©2012 Bruce M. Roger
[photo: Lalbagh Flower Show, Bengaluru 2011— Linda G. Swaty]
Happiness that, in the beginning, is like poison, but, when transformed resembles nectar (i.e. immortality) — that happiness is born of the clarity and tranquillity of the ‘spirit of oneself’ and is declared to be sattvic.
That, which, in the beginning, through contact between the objects of the senses and the senses, resembles nectar, but when transformed becomes poisonous — that happiness is known as rajasic.
— Bhagavad Gita XVIII.37-38
Every good cook understands the importance of presentation, taste, and digestion. In order to entice the diner, food must first appeal to the eye, then the nose, and finally, the tongue. But how often do our senses lead us astray — such as eating one too many slices of pizza? Then the delight of pizza turns into the pain of indigestion. That’s what the Gita is referring to when it says that which first tastes like nectar and later turns to poison is rajasic. Greed and delusion are not the ultimate sources of happiness.

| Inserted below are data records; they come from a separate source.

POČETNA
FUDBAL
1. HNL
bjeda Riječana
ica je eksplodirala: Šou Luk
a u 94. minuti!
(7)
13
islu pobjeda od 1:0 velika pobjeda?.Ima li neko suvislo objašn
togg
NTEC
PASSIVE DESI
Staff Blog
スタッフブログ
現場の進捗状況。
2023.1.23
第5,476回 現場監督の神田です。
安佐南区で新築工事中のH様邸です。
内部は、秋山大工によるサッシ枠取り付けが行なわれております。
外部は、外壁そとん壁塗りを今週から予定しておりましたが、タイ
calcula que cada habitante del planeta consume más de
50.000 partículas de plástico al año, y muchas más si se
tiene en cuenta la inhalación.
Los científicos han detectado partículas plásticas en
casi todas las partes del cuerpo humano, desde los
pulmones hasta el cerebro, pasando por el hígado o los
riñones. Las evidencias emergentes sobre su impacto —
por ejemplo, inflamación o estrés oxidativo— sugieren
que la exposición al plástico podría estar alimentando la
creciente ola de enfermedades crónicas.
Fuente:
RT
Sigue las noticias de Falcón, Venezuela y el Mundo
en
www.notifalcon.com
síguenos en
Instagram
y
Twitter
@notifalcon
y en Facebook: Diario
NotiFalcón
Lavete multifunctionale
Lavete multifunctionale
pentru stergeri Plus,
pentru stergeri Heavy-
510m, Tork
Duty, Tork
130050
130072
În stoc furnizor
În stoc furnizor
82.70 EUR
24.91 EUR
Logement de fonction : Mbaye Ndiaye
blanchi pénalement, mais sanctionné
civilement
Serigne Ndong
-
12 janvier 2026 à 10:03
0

Teaching yoga is like being a good cook: we depend on the beauty, grace, and rhythm of the pose being “served” to entice the beginner. Our task is to wake up the intelligence. How can we spice it up to inspire beginners to continue long enough for the intelligence to penetrate?
I encountered Dog Pose three and a half years after beginning yoga. In my very first Iyengar yoga class, the teacher had a flexible young woman demonstrate. Her point of not over-rotating the hips to prevent dumping into the spine was lost on me. Knowing how tight my hamstrings were, I inadvertently blurted out, “You want us to do that?” Although everyone laughed, the pose tasted like poison to me. It was indigestible. I couldn’t understand why it hurt me and not the others.
That was thirty years ago. My pose has changed radically. It feels stable, there’s less fatigue, and I feel calm. That which first tasted like poison later turned to nectar.